Implementation of MUF also likely contributed to our positive findings. However, prior to the implementation of MUF, standardizing postoperative bleeding management and decreasing variability in coagulation and transfusion practices led to significant decrease in transfusion of all blood products (though this finding did represent only 17 patients). These 17 patients received the protocol plus SPHC blood; standardized transfusion of this hemoconcentrated blood product, like MUF, may have also contributed to decreased blood product transfusion. When tested at our institution, SPHC blood was fully heparinized and approximates whole blood with the following values: HCT 65–70%; platelets 150–250 + 103 μL, fibrinogen 150–250 mg/dL, and clotting factors resulting in near-normal R time on TEG with heparinase (internal Q&I data initiative, unpublished data). The protocol encouraged transfusion of this autologous product prior to any other blood product and before protamine administration.

MUF has been associated with decreased morbidity after cardiac surgery including decreased mechanical ventilation, improved myocardial function, and decreased postoperative bleeding and blood product utilization (9). Once MUF was initiated with the protocol, we saw further nonsignificant decreases in transfusion of all blood products with a significant decrease in FFP transfusion and severe postoperative bleeding in the CVICU (>10 mL/kg/h) compared with protocol plus SPHC. This potentially suggested that MUF is more effective than SPHC at increasing the concentration of functional coagulation proteins.

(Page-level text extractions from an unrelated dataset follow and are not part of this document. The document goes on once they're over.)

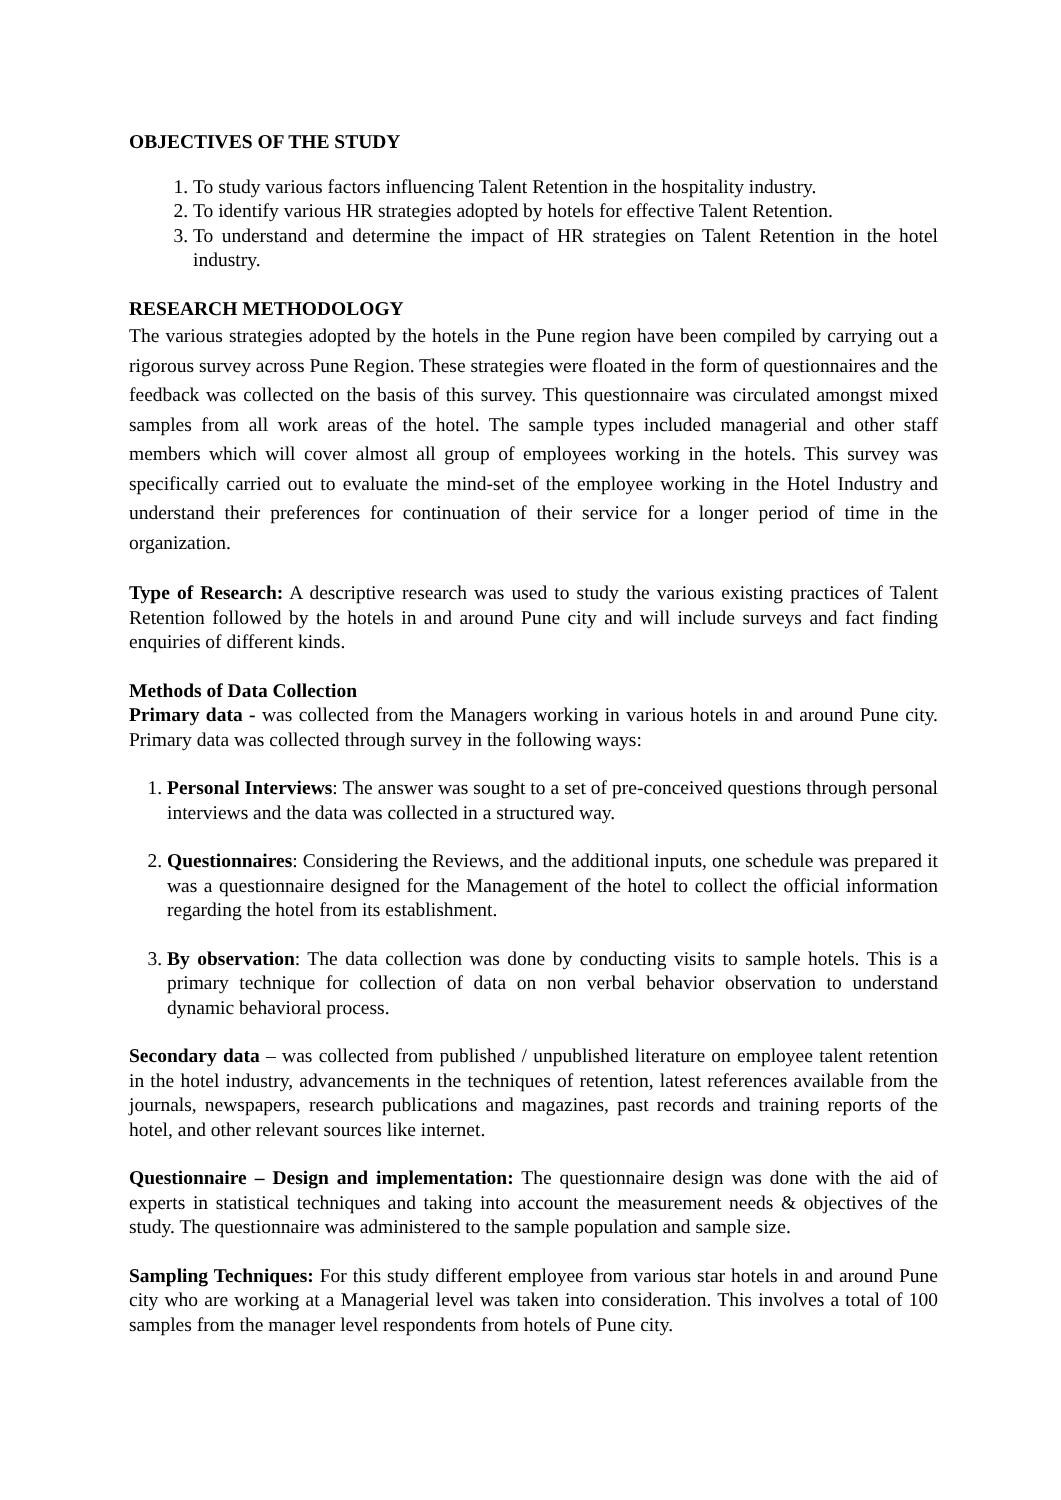OBJECTIVES OF THE STUDY
1. To study various factors influencing Talent Retention in the hospitality industry.
2. To identify various HR strategies adopted by hotels for effective Talent Retention.
3. To understand and determine the impact of HR strategies on Talent Retention in the hotel industry.
RESEARCH METHODOLOGY
The various strategies adopted by the hotels in the Pune region have been compiled by carrying out a rigorous survey across Pune Region. These strategies were floated in the form of questionnaires and the feedback was collected on the basis of this survey. This questionnaire was circulated amongst mixed samples from all work areas of the hotel. The sample types included managerial and other staff members which will cover almost all group of employees working in the hotels. This survey was specifically carried out to evaluate the mind-set of the employee working in the Hotel Industry and understand their preferences for continuation of their service for a longer period of time in the organization.
Type of Research: A descriptive research was used to study the various existing practices of Talent Retention followed by the hotels in and around Pune city and will include surveys and fact finding enquiries of different kinds.
Methods of Data Collection
Primary data - was collected from the Managers working in various hotels in and around Pune city. Primary data was collected through survey in the following ways:
1. Personal Interviews: The answer was sought to a set of pre-conceived questions through personal interviews and the data was collected in a structured way.
2. Questionnaires: Considering the Reviews, and the additional inputs, one schedule was prepared it was a questionnaire designed for the Management of the hotel to collect the official information regarding the hotel from its establishment.
3. By observation: The data collection was done by conducting visits to sample hotels. This is a primary technique for collection of data on non verbal behavior observation to understand dynamic behavioral process.
Secondary data – was collected from published / unpublished literature on employee talent retention in the hotel industry, advancements in the techniques of retention, latest references available from the journals, newspapers, research publications and magazines, past records and training reports of the hotel, and other relevant sources like internet.
Questionnaire – Design and implementation: The questionnaire design was done with the aid of experts in statistical techniques and taking into account the measurement needs & objectives of the study. The questionnaire was administered to the sample population and sample size.
Sampling Techniques: For this study different employee from various star hotels in and around Pune city who are working at a Managerial level was taken into consideration. This involves a total of 100 samples from the manager level respondents from hotels of Pune city.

This study has several limitations led by its small single center design and retrospective analysis in which unknown confounders may have contributed to the beneficial findings after implementation of this protocol. However, there were no other practice or personnel changes in addition to this protocol during this study period. Furthermore, surgical volume remained consistent and demographic risk factors for bleeding were similar in all three cohorts. The magnitude of improvement in transfusion of all blood products make it unlikely these findings were by chance. We cannot be sure which parts of our protocol contributed most to the beneficial findings, or if all parts were beneficial. In addition, our findings may not be reproducible at other centers to the same extent, which may be starting from different baselines of bleeding complications and postoperative transfusion practices, as well as have different institutional-specific risk factors for postoperative bleeding.

Despite these limitations, our study has demonstrated that a multidisciplinary approach to identifying a clinical problem and its associated risk factors with subsequent design and implementation of an evidence-based QI effort can lead to improved clinical outcomes. Defining the exact impact of our protocol on specific transfusion and bleeding outcomes requires further prospective clinical trials.